Fonterra Co-operative Group has reduced its forecast farmgate milk price for the 2014/15 season from $7.00 to $6.00 per kgMS.
That represents a total drop in payments to farmers of nearly $1.6 billion from their earlier forecast.
A drop in the milk price from $8.40 last season to $6.00 this season will amount to a reduction in the collective income of New Zealand dairy farmers of around $4.3bn, or 1.9% of GDP.
Today's announcement was lower than most in the market were expecting, and will come as a shock to farmers, Westpac chief economist Dominick Stephens said.
"This forecast is one more reason to expect further downward pressure on the New Zealand dollar," he said. "We expect the NZD to drop to 84 cents in the weeks ahead, and we are forecasting an average exchange rate of 83 cents over the remainder of 2014."

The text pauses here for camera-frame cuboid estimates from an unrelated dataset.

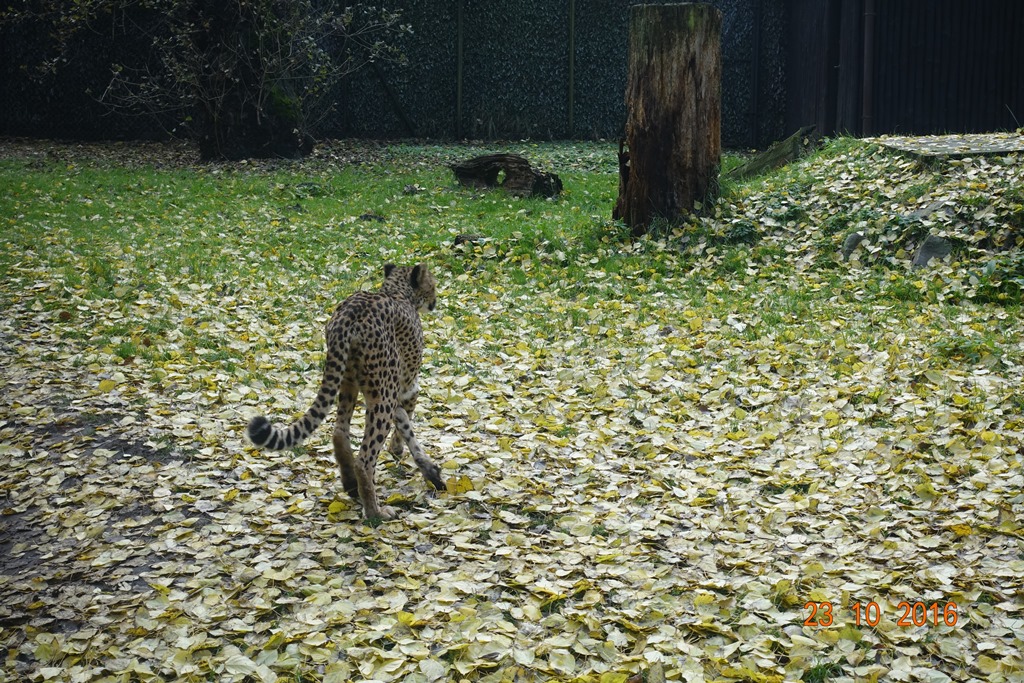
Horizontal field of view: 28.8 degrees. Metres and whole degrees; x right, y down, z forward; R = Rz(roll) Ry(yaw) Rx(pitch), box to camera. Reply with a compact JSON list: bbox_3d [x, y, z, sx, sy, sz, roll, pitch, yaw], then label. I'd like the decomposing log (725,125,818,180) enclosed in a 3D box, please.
[{"bbox_3d":[2.418,-1.766,18.700,0.980,0.270,0.300,-27,1,19],"label":"decomposing log"}]

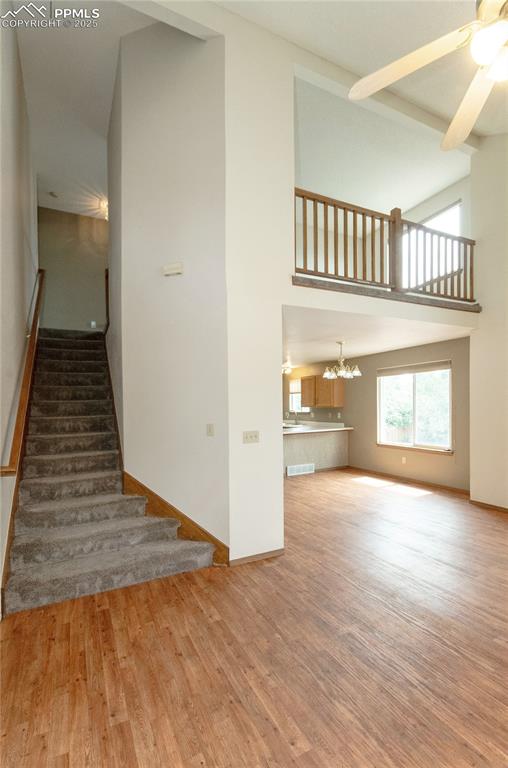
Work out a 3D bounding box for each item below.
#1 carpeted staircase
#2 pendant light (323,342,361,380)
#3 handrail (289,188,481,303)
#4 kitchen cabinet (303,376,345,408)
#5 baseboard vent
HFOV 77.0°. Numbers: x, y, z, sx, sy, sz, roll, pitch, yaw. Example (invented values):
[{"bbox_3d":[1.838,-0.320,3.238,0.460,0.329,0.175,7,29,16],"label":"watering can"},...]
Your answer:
[{"bbox_3d":[-1.920,0.380,4.130,1.500,2.740,3.380,1,-3,-29],"label":"carpeted staircase"},{"bbox_3d":[1.410,-0.372,5.150,0.610,0.600,0.610,-1,-2,0],"label":"pendant light"},{"bbox_3d":[1.766,-1.570,3.865,2.950,0.930,0.100,0,-3,-25],"label":"handrail"},{"bbox_3d":[1.630,0.190,7.480,0.320,0.750,1.000,1,-3,-27],"label":"kitchen cabinet"},{"bbox_3d":[0.979,1.766,6.570,0.654,0.197,0.025,0,-3,-25],"label":"baseboard vent"}]

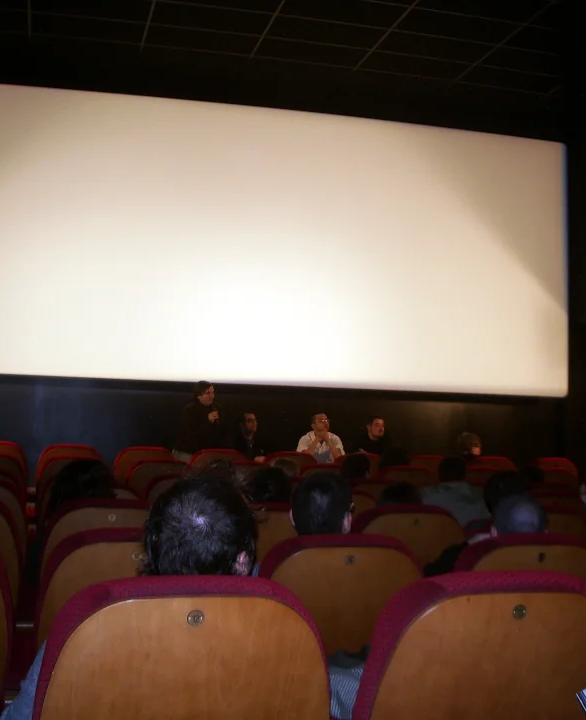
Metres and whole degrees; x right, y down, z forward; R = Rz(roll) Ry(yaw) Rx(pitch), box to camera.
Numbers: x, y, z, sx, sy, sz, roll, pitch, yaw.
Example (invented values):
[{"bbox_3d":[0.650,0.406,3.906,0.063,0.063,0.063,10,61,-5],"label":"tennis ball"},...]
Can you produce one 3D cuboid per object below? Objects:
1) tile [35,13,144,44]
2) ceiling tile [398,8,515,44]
[{"bbox_3d":[-2.055,-3.344,9.771,1.200,0.025,0.600,3,-5,-14],"label":"tile"},{"bbox_3d":[1.646,-3.343,9.740,1.200,0.030,0.600,2,-4,-14],"label":"ceiling tile"}]

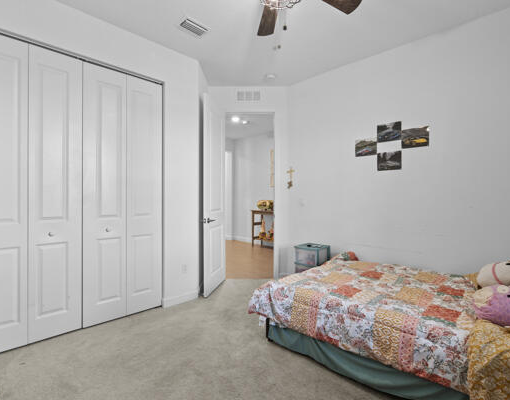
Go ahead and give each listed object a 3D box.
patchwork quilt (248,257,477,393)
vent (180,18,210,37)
[{"bbox_3d":[0.993,0.825,2.316,1.440,0.370,1.480,0,0,-44],"label":"patchwork quilt"},{"bbox_3d":[-0.592,-1.661,2.595,0.255,0.016,0.148,0,0,-44],"label":"vent"}]

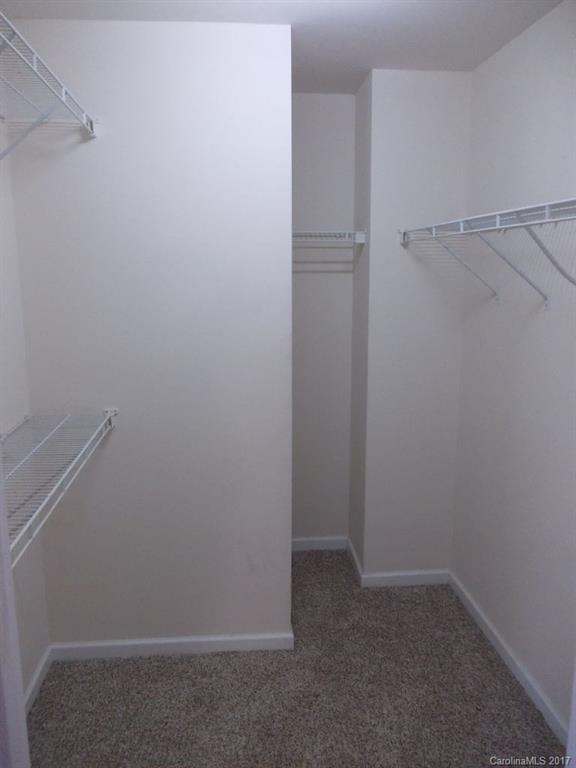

The dollar dropped 0.4 cents against the US dollar after the announcement.
Fonterra has also announced an estimated dividend range of 20-25 cents per share - amounting to a forecast cash payout of $6.20-$6.25 for the current season.
Chairman John Wilson said the lower forecast farmgate milk price reflected continuing volatility, with the GlobalDairyTrade price index declining 16 per cent since the start of the season on June 1.
"We have seen strong production globally, a build-up of inventory in China, and falling demand in some emerging markets in response to high dairy commodity prices. In addition, the New Zealand dollar has remained strong. Our milk collection across New Zealand last season ending 31 May 2014 reached 1,584 million kgMs, 8.3 per cent higher than the previous season.
"This drop in the forecast farmgate milk price will have an impact on our farmers' cash flows. We continue to urge caution with on-farm budgets in light of the continuing volatility in international dairy markets," said Mr Wilson.
Chief executive Theo Spierings said the increase in the co-operative's expectations for improved returns on its value-add and branded products, given volume increases and lower input costs.
"As we continue to drive for growth in our consumer and foodservice businesses, during the first half of the current financial year we expect reduced cost of goods arising from lower dairy commodity prices to have a positive impact on returns.
"It is important to note that in light of the significant volatility, our dividend estimate is based on zero ingredients stream returns at this early stage in the season.
"Our forecasting anticipates some recovery in global dairy prices but it is too early to predict how strong this recovery will be or when it will kick in.
An update on business performance would be made when the company announces its annual result on 24 September 2014, Spierings said.